Equatorial Guinea
Upper-middle-income Central African economy where oil, gas, public spending, imports, and small domestic services drive activity. Track hydrocarbon output, LNG and oil prices, fiscal balances, reserves, inflation, and BEAC monetary conditions
Equatorial Guinea
Overview
Equatorial Guinea is a Central African economy best read through oil, gas, public spending, imports, and domestic services. External pressure usually enters through oil prices, LNG demand, euro exchange-rate conditions, and imported food and fuel prices. The current macro file uses official national sources first and IMF or World Bank series for cross-country comparison.
How to read Equatorial Guinea
Start with oil, gas, public spending, imports, and domestic services. Those sectors explain where income, jobs, tax receipts, and external financing pressure are most likely to show up first S1,S4.
Then separate domestic movement from external shocks. For Equatorial Guinea, the external file is oil prices, LNG demand, euro exchange-rate conditions, and imported food and fuel prices; each item can move demand, prices, reserves, public finance, or bank balance sheets before the broad data turn S2,S4,S5.
Uses the Central African CFA franc, issued by BEAC and pegged to the euro through the CEMAC monetary framework. The monetary setting matters because it tells the reader whether adjustment comes through interest rates, reserves, fiscal policy, credit controls, or imported-price pressure S2,S4.
Source discipline
The profile uses a strict source order. National releases control the country story; IMF and World Bank values are used to compare Equatorial Guinea with peers on the same definitions S1,S4,S5.

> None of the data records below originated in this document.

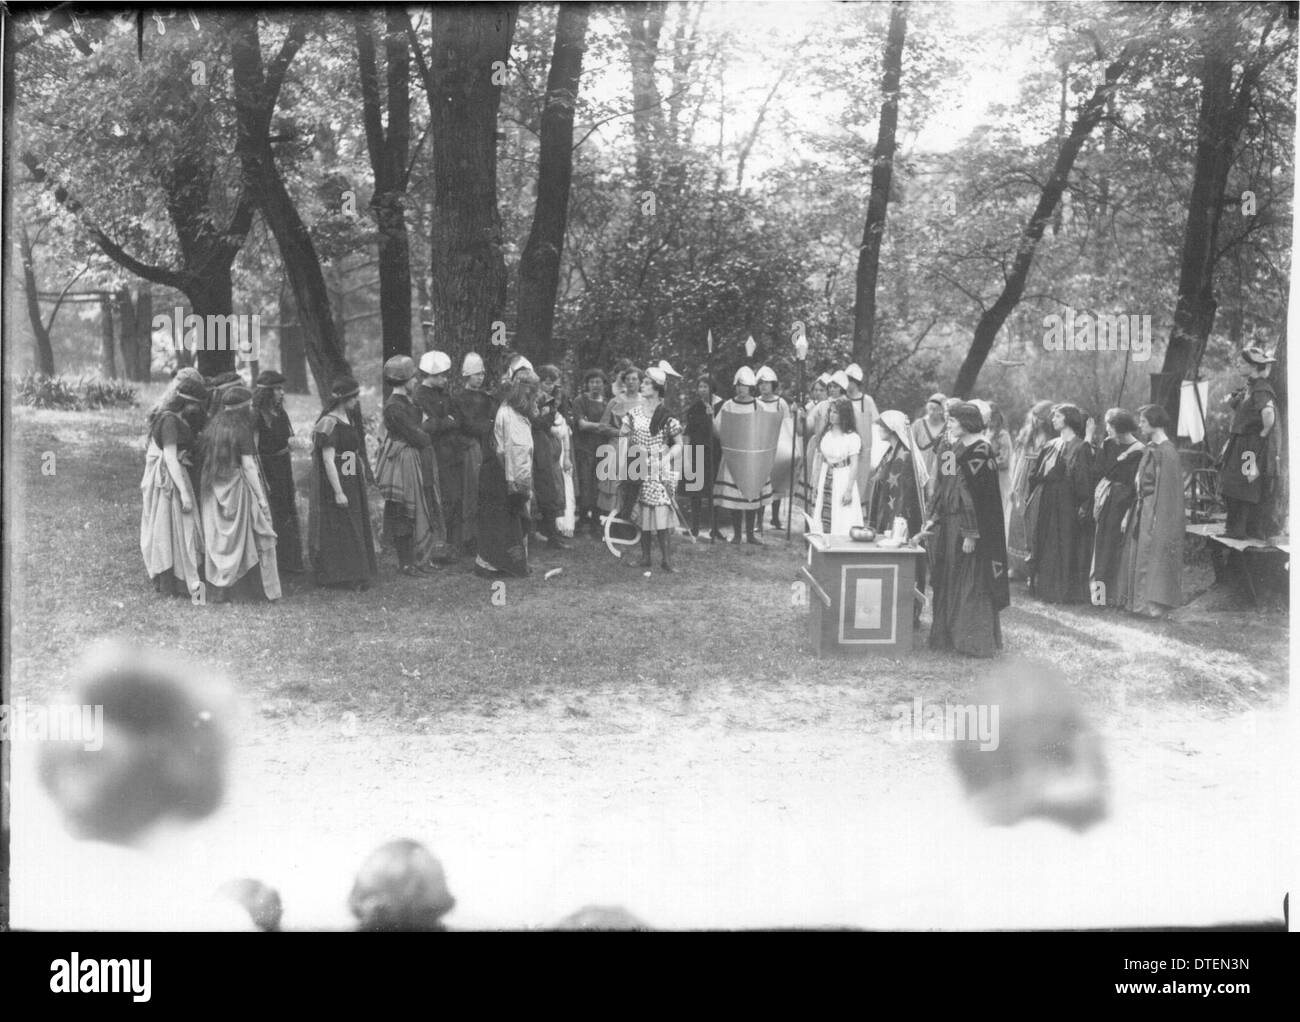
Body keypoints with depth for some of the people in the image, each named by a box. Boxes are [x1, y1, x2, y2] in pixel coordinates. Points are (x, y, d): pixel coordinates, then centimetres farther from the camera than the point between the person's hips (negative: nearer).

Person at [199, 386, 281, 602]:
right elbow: (249, 466, -15)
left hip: (213, 490, 5)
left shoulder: (212, 428, 6)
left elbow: (206, 461, 8)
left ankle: (218, 589, 8)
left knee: (218, 538, 9)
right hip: (237, 487, -5)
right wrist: (261, 497, -11)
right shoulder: (241, 431, -12)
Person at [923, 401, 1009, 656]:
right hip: (948, 525, 9)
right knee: (948, 583, 11)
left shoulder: (979, 451, -15)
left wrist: (971, 533, -21)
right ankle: (950, 635, 19)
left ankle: (975, 641, 4)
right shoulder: (956, 447, 12)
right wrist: (932, 519, 12)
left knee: (970, 583, -3)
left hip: (966, 525, -9)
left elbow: (976, 493, -19)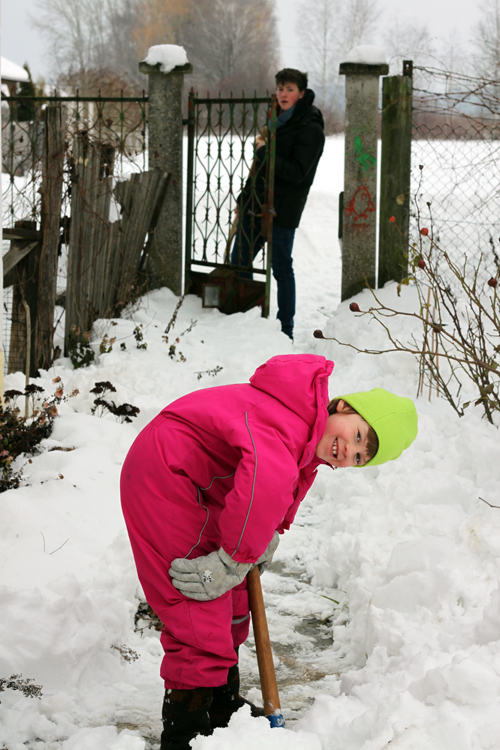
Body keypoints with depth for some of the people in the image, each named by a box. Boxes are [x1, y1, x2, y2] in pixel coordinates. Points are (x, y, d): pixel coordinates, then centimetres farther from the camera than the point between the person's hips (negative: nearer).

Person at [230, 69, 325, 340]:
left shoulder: (310, 130, -13)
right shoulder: (279, 121, 14)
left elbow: (296, 172, -21)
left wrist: (264, 152, -22)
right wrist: (245, 196, 21)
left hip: (282, 211, -9)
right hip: (255, 206, 9)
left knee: (281, 269, -1)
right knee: (238, 262, 12)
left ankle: (285, 331, 9)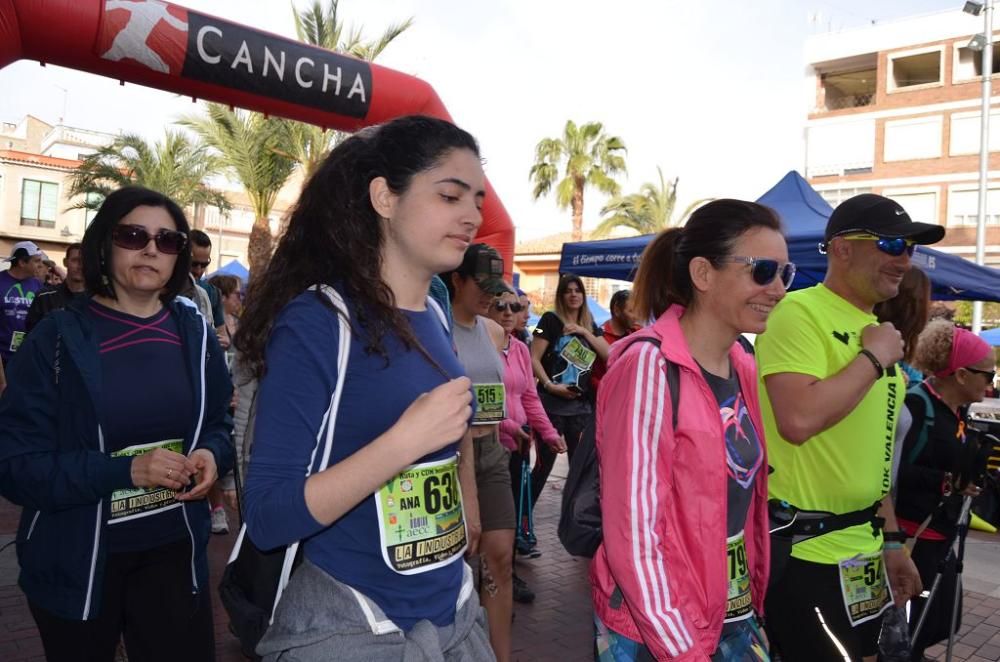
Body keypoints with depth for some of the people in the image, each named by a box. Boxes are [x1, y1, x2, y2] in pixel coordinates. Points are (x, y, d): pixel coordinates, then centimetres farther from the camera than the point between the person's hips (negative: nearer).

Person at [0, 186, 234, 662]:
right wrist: (125, 470, -26)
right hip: (76, 562, -2)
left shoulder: (193, 334, 1)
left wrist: (212, 455, -12)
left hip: (174, 550, 3)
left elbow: (218, 424, 11)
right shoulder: (57, 338, -10)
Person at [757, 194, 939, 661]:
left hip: (860, 545, 9)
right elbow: (798, 421, -30)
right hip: (802, 548, -9)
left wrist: (890, 540, 17)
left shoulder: (872, 328, 12)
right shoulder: (800, 312, -15)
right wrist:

Use IMF values for cross-country comparison, then check the national source before quoting a latest release. That rule is especially important for small states, monetary unions, dollarized economies, and territories where regional data can look cleaner than the national release but answer a different question S1,S2,S4.
The fact file is dated because these numbers move. Treat any growth, inflation, unemployment, debt, or current-account statement as a release-sensitive claim, not a permanent description S1,S6,S7,S8,S9.